Here's a video that shows non-latching too...  (tape wound core doesn't hold field)
https://www.youtube.com/watch?v=SHbQXnXK6Xc


Part 2
https://www.youtube.com/watch?v=BsN2sr3U0PY  (has a bit that transfers the 'holding' energy from the secondary back to the primary)
Also shows that the resistive loss in the wire eventually kills the current in the closed-loop secondary ...


And some flux gate switching https://www.youtube.com/watch?v=L9HyyGdnmb0

And here's some more http://www.whale.to/b/magneto_thermodynamics1.html second law violation in electromagnets

Hildenbrand switch:

hello Steven and NerzhDishual

apologies for the long gaps in posting - i am continuing to investigate and log behaviour of related ccts

current tests are looking at 2 pulse ccts, with energy being returned both to their own sources (battery) and to each others - efficiency is high but currently still less than unity

i thought that you guys might be interested in the attached data

prompted by reading a 'paper' recently, describing the possibility of 'inverted population' action when magnetizing the core of a coil, and which suggested that there will be some evidence of energy flow into the core due to negentropic action, i started measuring the temperature inside the inner gap of the toroid compared with the temperature a little distance away from the toroid

the data is showing a definite drop in average temperature within the toroid (measured with two different probes and monitor devices)

the attached data is rather weird in that the temperature readings appear to be 'frequency modulated'!

it is unlikely that the cyclic nature of the temperature data is EMF pickup from the pulse circuit, since the pulse rate is approx 1 Hz and the temperature cycles recorded are many times slower than that (and indeed vary quite significantly themselves, depending on probe location)

data for 'ambient' temperature, as recorded inside one of the monitor cases, is by contrast very flat, increasing slowly from approx 21.25 to 21.5 degC throughout the period of data shown


i've normalised the graph data against the ambient temperature readings, referenced to a representative 21 degC baseline

the graph data represents temperature readings in degC against elapsed time in seconds - the probe was located initially inside the toroid for approx 5 mins, then it was relocated approx 10cms away from the toroid for approx 5 mins, then finally the probe was replaced back inside the toroid

it can be seen that the average temperature is lower within the central gap of the toroid than further away, and also that there is a cyclic nature to the temperature readings which changes significantly in frequency depending on probe location


interesting?

all the best
np


[edited to clarify direction of entropy change]

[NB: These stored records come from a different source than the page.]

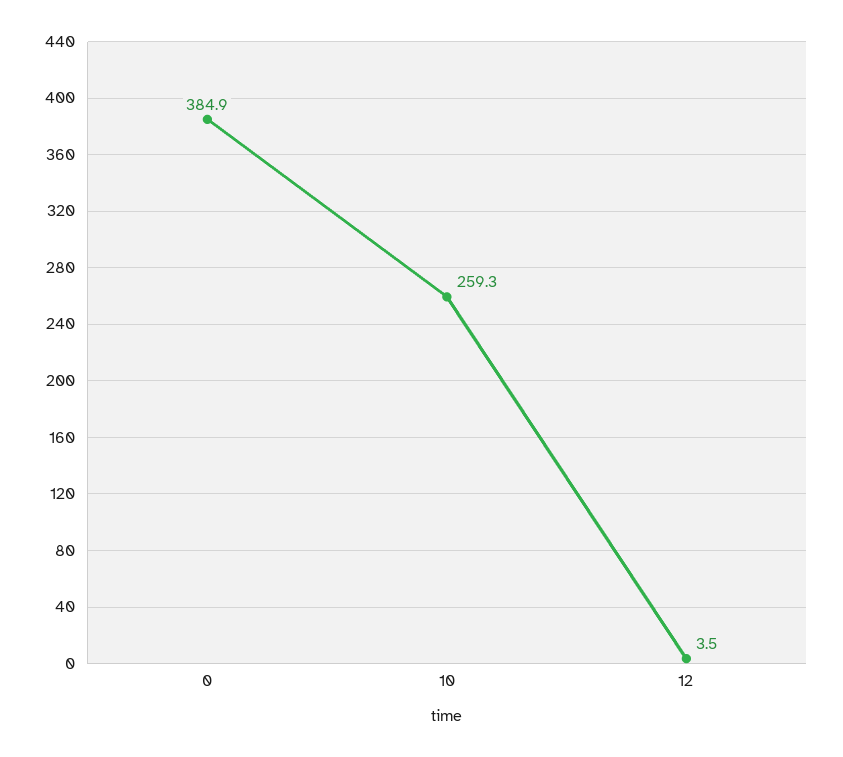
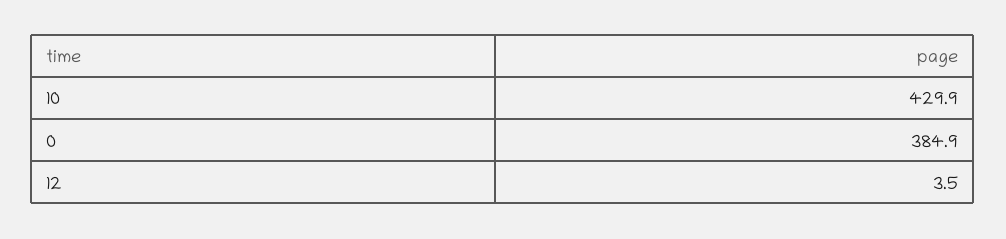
10: 259.3 -> 429.9

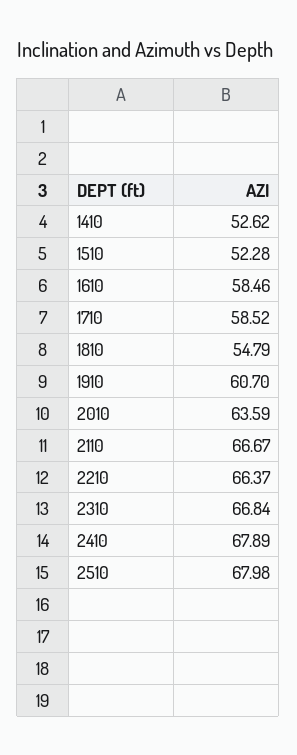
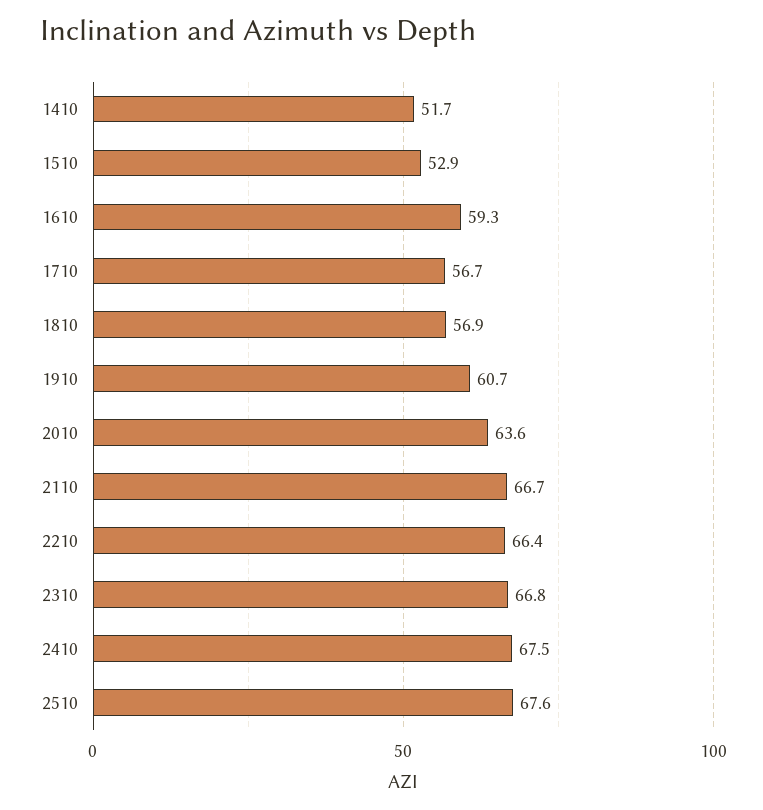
1410: 52.62 -> 51.7
1510: 52.28 -> 52.9
1610: 58.46 -> 59.3
1710: 58.52 -> 56.7
1810: 54.79 -> 56.9
2410: 67.89 -> 67.5
2510: 67.98 -> 67.6

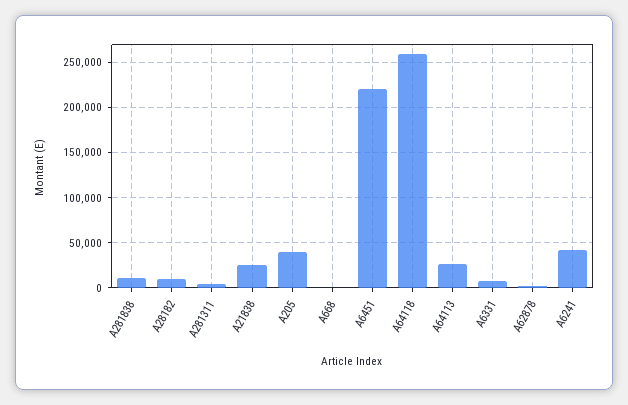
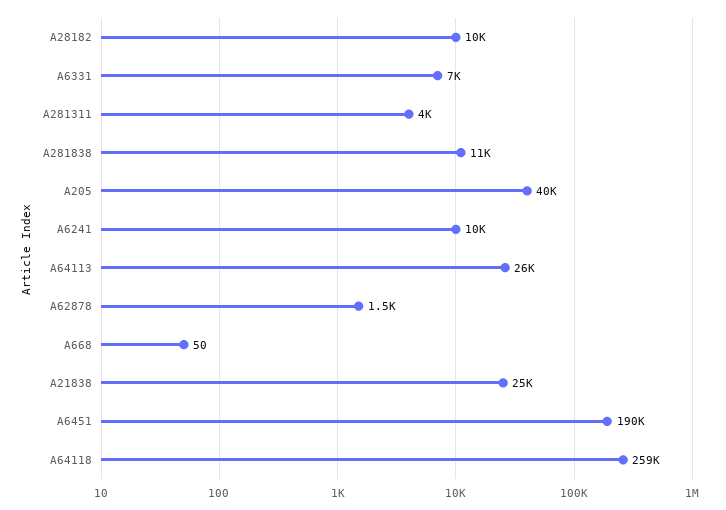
A6451: 220000 -> 190000
A6241: 40000 -> 10000

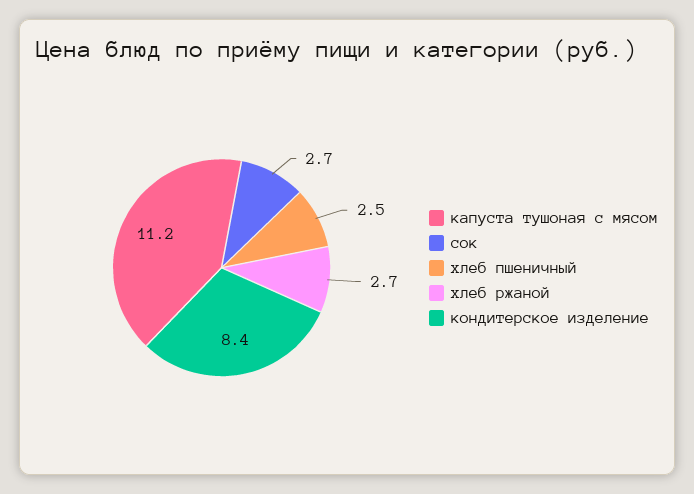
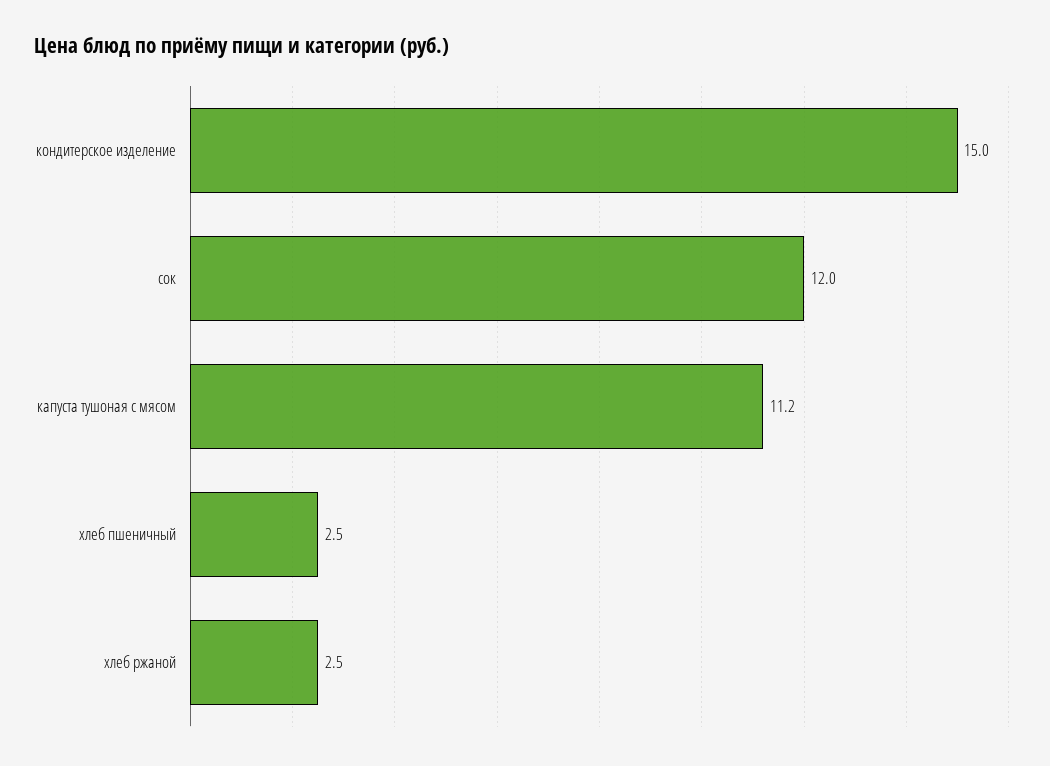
сок: 2.7 -> 12
хлеб ржаной: 2.7 -> 2.5
кондитерское изделение: 8.4 -> 15

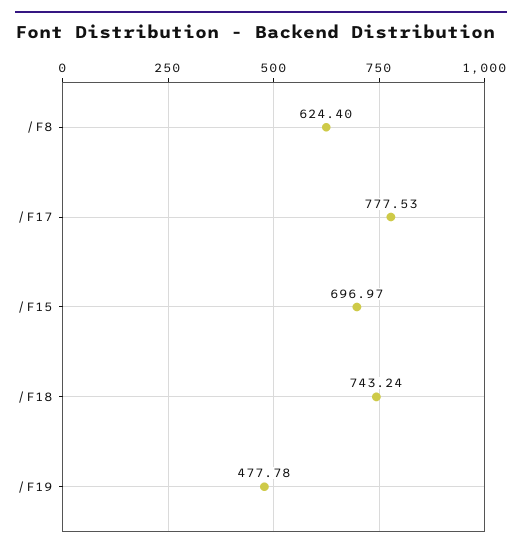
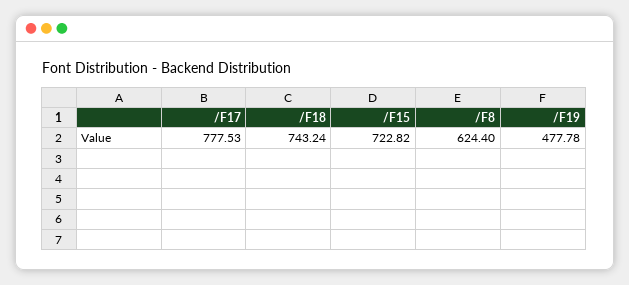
/F15: 696.97 -> 722.82

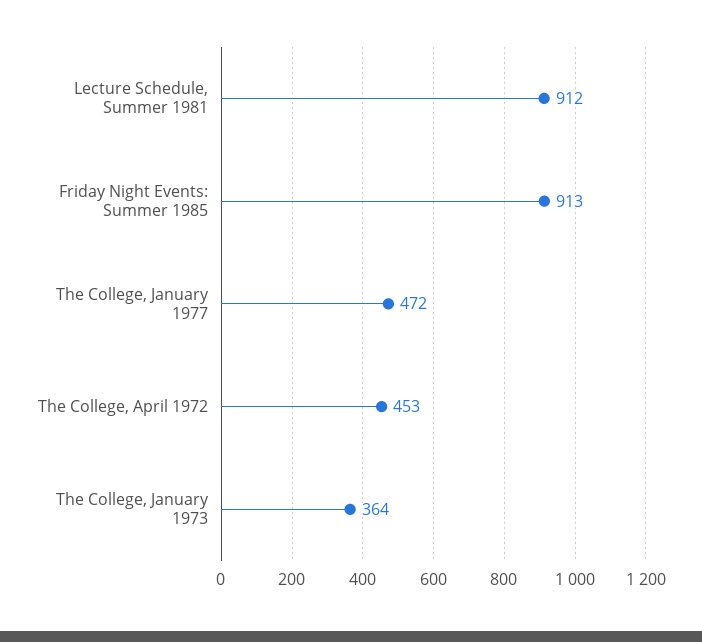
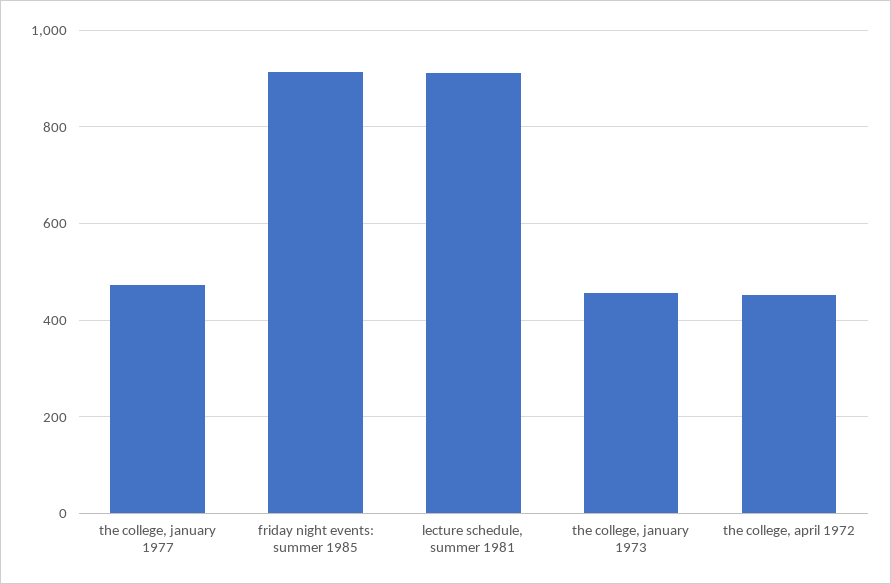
The College, January 1973: 364 -> 460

hello Steven and NerzhDishual

apologies for the long gaps in posting - i am continuing to investigate and log behaviour of related ccts

current tests are looking at 2 pulse ccts, with energy being returned both to their own sources (battery) and to each others - efficiency is high but currently still less than unity

i thought that you guys might be interested in the attached data

prompted by reading a 'paper' recently, describing the possibility of 'inverted population' action when magnetizing the core of a coil, and which suggested that there will be some evidence of energy flow into the core due to negentropic action, i started measuring the temperature inside the inner gap of the toroid compared with the temperature a little distance away from the toroid

the data is showing a definite drop in average temperature within the toroid (measured with two different probes and monitor devices)

the attached data is rather weird in that the temperature readings appear to be 'frequency modulated'!

it is unlikely that the cyclic nature of the temperature data is EMF pickup from the pulse circuit, since the pulse rate is approx 1 Hz and the temperature cycles recorded are many times slower than that (and indeed vary quite significantly themselves, depending on probe location)

data for 'ambient' temperature, as recorded inside one of the monitor cases, is by contrast very flat, increasing slowly from approx 21.25 to 21.5 degC throughout the period of data shown


i've normalised the graph data against the ambient temperature readings, referenced to a representative 21 degC baseline

the graph data represents temperature readings in degC against elapsed time in seconds - the probe was located initially inside the toroid for approx 5 mins, then it was relocated approx 10cms away from the toroid for approx 5 mins, then finally the probe was replaced back inside the toroid

it can be seen that the average temperature is lower within the central gap of the toroid than further away, and also that there is a cyclic nature to the temperature readings which changes significantly in frequency depending on probe location


interesting?

all the best
np


[edited to clarify direction of entropy change]

If you publish your test set-up and raw measurement data then others can replicate your experiments and discuss the possibilities. 

 try this with different core para-materials to check for greatest temperature disparity @nul.try air core too.try ainslie's nichrome-air core at a current that doesn't heat the coil too much, wow.